What happens to the pooled blood after an internal injury?

Whilst contemplating the rather complex (and slightly alarming) array of colors my right arm and fingers have turned since a recent fracture near the wrist, it occurs to me I’ve never understood the process by which a bruised area returns to normal. For example: just now, the extremeties of my right thumb and fingers show a dark purplish blotching under the skin which I presume is pooled blood. This seems to have been a result of the doctor’s manipulations while resetting the the broken bone. Moving back toward the site of the injury, the skin coloring goes much more toward a weirdly yellow, jaundice-like condition.

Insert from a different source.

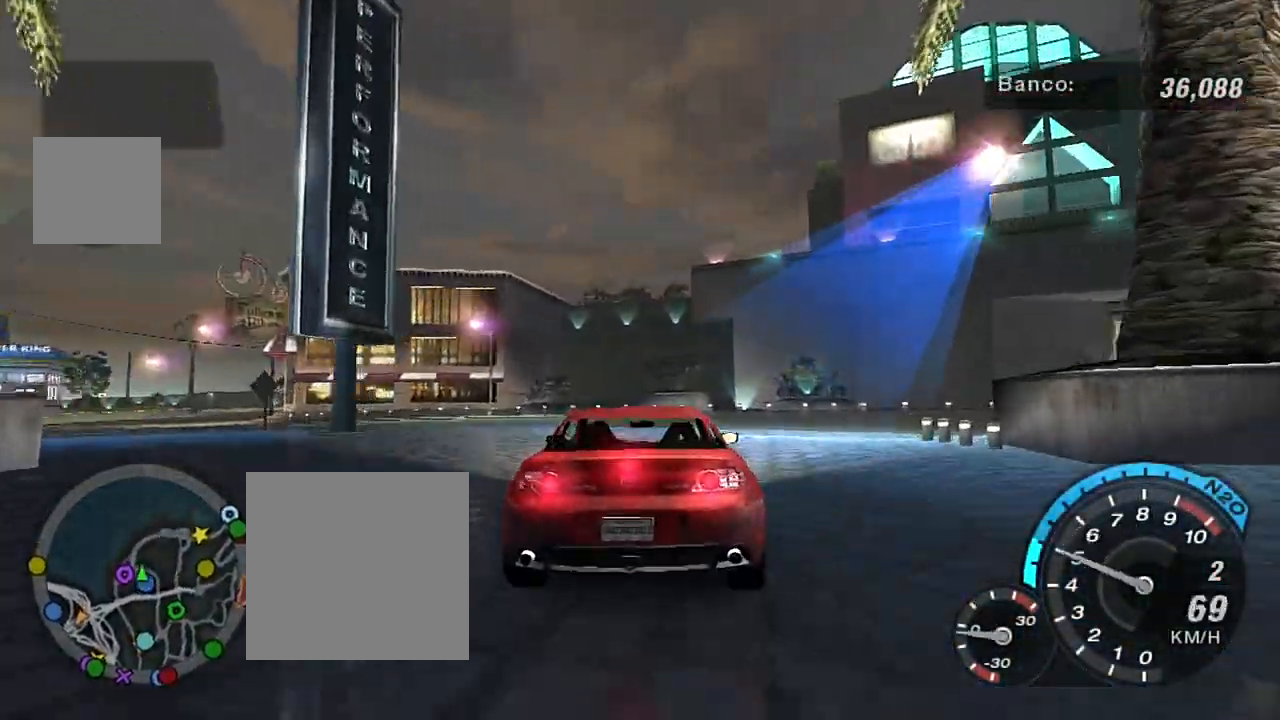
{"buttons": ["L1"], "left_stick": "right", "right_stick": "center", "events": [[234, "L2", "up"], [434, "L1", "down"]]}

If things go like they have for the couple of other similar injuries I’ve had, over the course of a week or two this coloration will simply fade away. My questions are these: 1) What fluids or states do these colors represent? 2) what eventually happens to the pooled blood under the skin; that is, does it somehow return to the circulating system, is it ‘collected’ or consumed by cells in the area, broken down chemically into something else, or what?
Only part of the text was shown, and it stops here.